Inflation rates in B.C. and Canada embarked on divergent paths last month.
Inflation on the West Coast cooled to three per cent in July compared with 3.5 per cent in June, according to Statistics Canada data released Tuesday.
But the rate of inflation expanded to 3.3 per cent nationwide in July compared with 2.8 per cent in June, when the national inflation rate eased off the gas pedal more than expected.
“There's no sense sugar coating this one – it is not a good report for the Bank of Canada,” BMO chief economist Douglas Porter said in a note, referring to the national numbers.
He’s forecasting the August reading will be even higher than July, putting pressure on the Bank of Canada to hike its key rate in September. It most recently hiked its key rate last month.
Mortgage rates posted record gains, according to Tuesday’s report from Statistics Canada. A hike in the key rate would mean even higher mortgage rates putting pressure on homeowners throughout the second half of 2023.
There was some relief in the grocery aisles, though.
Prices for groceries grew 8.5 per cent in July after a 9.1 per cent increase in June.
Prices at the pumps also offered some relief to consumers, falling by 12.9 per cent annually in July after falling 21.6 per cent annually in June.
“The [Bank of Canada] is clearly willing to hike interest rates further if needed.
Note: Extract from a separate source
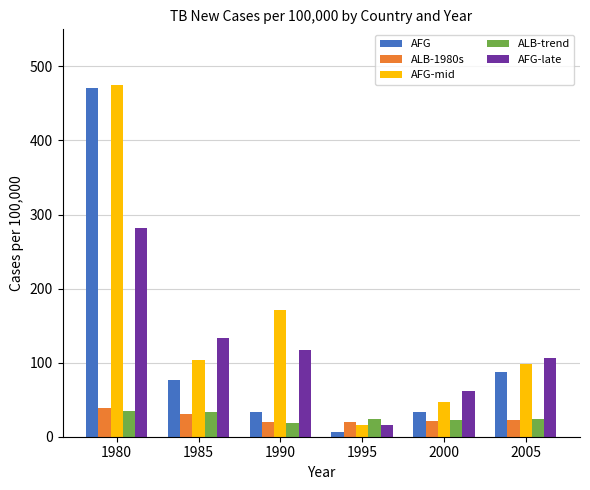

Which series has the largest range (max minus min)?

AFG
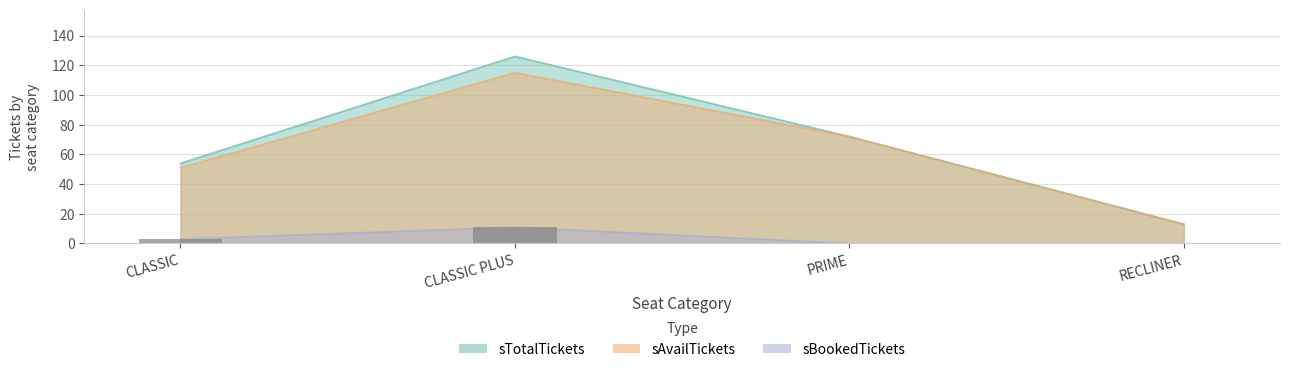

Count the values in the range 0 to 11.

4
But more signs are starting to point to a weaker economy,” RBC economist Claire Fan said in a note, pointing to lower output growth and a rising unemployment rate on the national level.
“We look for a softening economy to ease inflation pressures further going forward and expect the odds are still tilted towards the Bank of Canada foregoing another increase in the overnight rate in September.”